Thursday 16 December 2021

The Man Who Would Be King (1975)

 


Off-List: The Man Who Would Be King

The third off-List movie for 1975 is “The Man Who Would Be King”. This is one of those movies that look pretty amazing on paper. A Rudyard Kipling story, directed by John Huston and starring Sean Connery, Michael Caine and Christopher Plummer. Yet I never heard of this movie until I started screening 1975 for potential off-List movies. This could either be a giant flop or a hidden gem.

The answer, at least in my poor opinion, is somewhere in between. This is a big and impressive production. There is format here, quality in the production and an adventure like few others. But there is also something very old-fashioned and outdated about the story itself and the sentiments behind. “Gunga Din”, another Kipling story, was outdated in 1939 and “The Man Who Would Be King”, more than 30 years later follow almost the same colonialist track. There are some excuses, but is it enough?

Rudyard Kipling himself (Christopher Plummer) is found by a haggard and slightly unhinged Peachy Carnehan (Michael Caine) who relates to him a strange tale, starting with a chance encounter with Kipling years earlier in Victorian era India. Peachy and Daniel Dravot (Sean Connery) are two British adventurers. As sergeants in the British colonial forces they have been everywhere and seen everything in India and they are now effectually conmen roaming the land, exploiting what they are able to exploit. They latest scheme is to venture into Kafiristan in present day Afghanistan loaded with guns to set themselves up as kings among the barbarians.

This starts out well enough. The locals appear to never having seen firearms before so when they take down a raiding party they are impressed with them. Peachy and Daniel are tasked with training an army and conquering the neighbors. When they win, they prevent the traditional bloodbath and want the conquered to join ranks and instead the tribe leader is cut down, making Peachy and Daniel de facto leaders. In one of these early battles Daniel is struck by an arrow. It pierces his bandolier instead of his chest, but to the locals it looks like he is ignoring a killing shot and they see him as a god, the long-awaited son of Sikander, Alexander the Great of antiquity. Being king and god, the two adventurers have gained all they hope for, only to find out what happens when people realize they have been duped.

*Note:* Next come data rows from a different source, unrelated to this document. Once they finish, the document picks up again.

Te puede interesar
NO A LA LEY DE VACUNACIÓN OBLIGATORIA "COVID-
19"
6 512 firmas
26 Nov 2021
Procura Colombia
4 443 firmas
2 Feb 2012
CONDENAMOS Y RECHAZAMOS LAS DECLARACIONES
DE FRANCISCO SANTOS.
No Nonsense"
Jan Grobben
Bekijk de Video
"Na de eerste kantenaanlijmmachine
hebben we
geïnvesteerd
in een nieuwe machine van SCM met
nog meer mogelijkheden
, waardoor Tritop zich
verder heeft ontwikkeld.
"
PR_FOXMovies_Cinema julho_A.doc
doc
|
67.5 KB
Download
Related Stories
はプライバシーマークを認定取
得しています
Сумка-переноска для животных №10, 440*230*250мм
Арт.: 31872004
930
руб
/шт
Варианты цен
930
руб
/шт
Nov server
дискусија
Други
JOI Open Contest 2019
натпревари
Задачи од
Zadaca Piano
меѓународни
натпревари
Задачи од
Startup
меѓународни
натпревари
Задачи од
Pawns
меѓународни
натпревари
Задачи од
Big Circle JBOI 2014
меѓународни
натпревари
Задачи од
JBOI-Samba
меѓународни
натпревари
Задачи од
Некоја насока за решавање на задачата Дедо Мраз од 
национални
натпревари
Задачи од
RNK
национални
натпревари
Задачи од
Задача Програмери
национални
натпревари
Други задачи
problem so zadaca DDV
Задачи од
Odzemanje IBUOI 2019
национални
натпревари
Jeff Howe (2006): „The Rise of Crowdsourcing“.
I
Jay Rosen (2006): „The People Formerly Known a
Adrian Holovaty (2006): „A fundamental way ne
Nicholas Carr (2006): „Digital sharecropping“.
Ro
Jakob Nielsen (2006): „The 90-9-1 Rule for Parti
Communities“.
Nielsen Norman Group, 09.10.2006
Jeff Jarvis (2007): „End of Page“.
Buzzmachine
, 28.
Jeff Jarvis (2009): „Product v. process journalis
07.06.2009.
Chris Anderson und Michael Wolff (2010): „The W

Connery and Caine are more British than British. Their colonial arrogance is immense and so is their enterprising cheek. This is both amusing and fascinating, but also jarring. No doubt they were excellent picks for the roles. As representatives of western supremacy, they are both shamelessly arrogant and foolishly ignorant. I would not be surprised if this sort of people actually went around doing these things in the nineteenth century and I would be even less surprised to learn of it happening in this day and age. The potential problem here is that we are supposed to like and root for them and in the process see the locals as backward fools. And they are likeable and funny and bold and is this right? I cannot help thinking that as entertaining and impressive this movie is, its colonialist premise simply does not work anymore and I wonder if it did in 1975. Sure, their arrogance lead to their fall and there may be a message there and I suppose that carries a meaning too, but is that the point or just an excuse?

Maybe I am thinking to much meaning into this. Maybe this should simply be seen as an adventure, as a boys fantasy, of wealth and fame and danger in the exotic wilds of the world. And Peachy and Daniel were not the last to underestimate the Afghans and flee out of the country.

It is worth watching the movie, the production value alone makes it worthwhile, but I also understand why it has practically disappeared.